** Source document follows **

Axiom of Pairing. For any sets \(a\) and \(b\), there exists a set \(\{a, b\}\) whose elements are exactly \(a\) and \(b\):
\[ \forall a \, \forall b \, \exists c \, \forall x \, (x \in c \leftrightarrow x = a \lor x = b). \]
Taking \(a = b\) yields the singleton \(\{a\}\).
Union and Power Set
Axiom of Union. For any set \(F\), there exists a set \(\bigcup F\) consisting of all elements of elements of \(F\):
\[ \forall F \, \exists A \, \forall x \, \bigl(x \in A \leftrightarrow \exists y\,(x \in y \land y \in F)\bigr). \]
Axiom of Power Set. For any set \(X\), there exists the set \(\mathcal{P}(X)\) of all subsets of \(X\):
\[ \forall X \, \exists P \, \forall u \, \bigl(u \in P \leftrightarrow u \subseteq X\bigr). \]
Separation (Comprehension Schema)

** End of Source document **
** Dataset content follows **

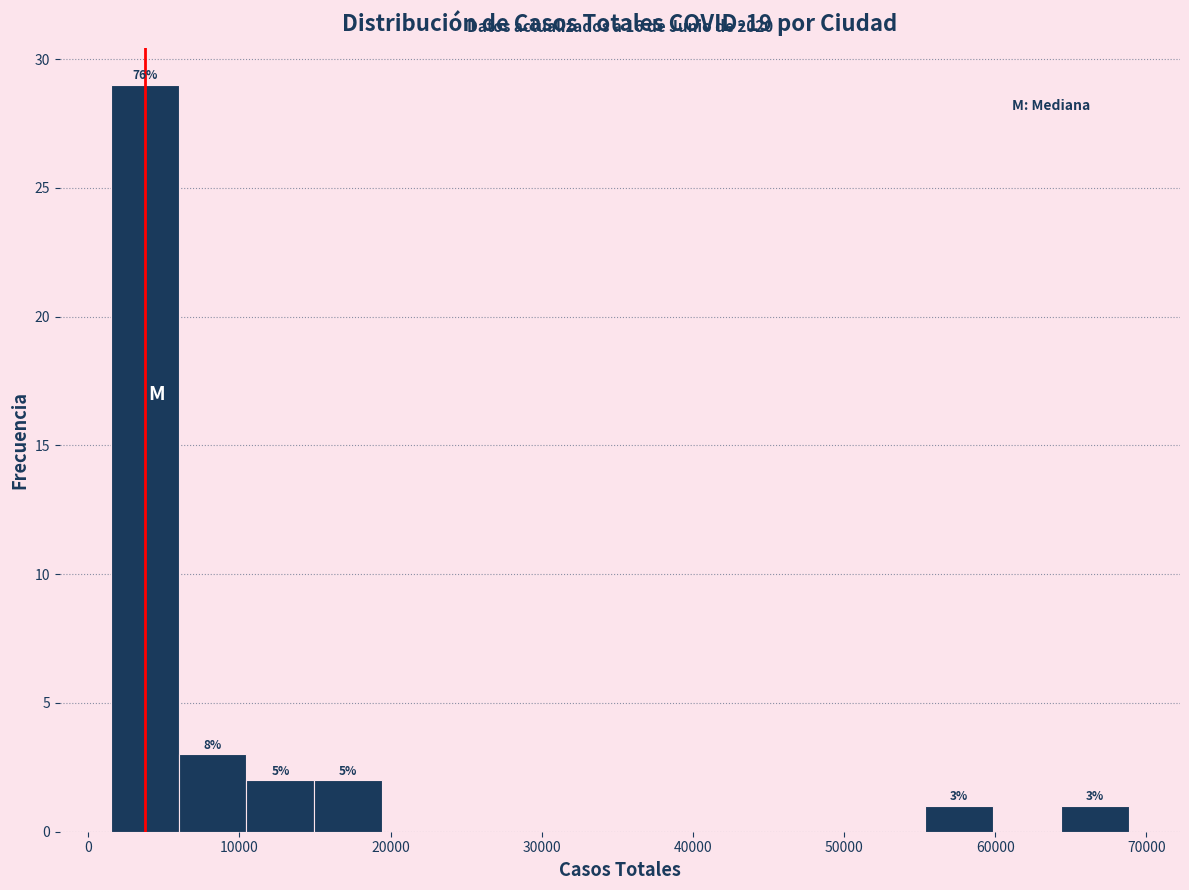

Which range on the x-axis has the tallest bar?

1000 to 6000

** End of Dataset content **

Using the set theory excerpt, explain in one to three sentences why taking a = b in the Axiom of Pairing yields the singleton {a}.

The Axiom of Pairing gives a set whose elements are exactly a and b, so x belongs to it precisely when x = a or x = b. When a = b, both conditions become x = a, so the set's only element is a, which makes it the singleton {a}.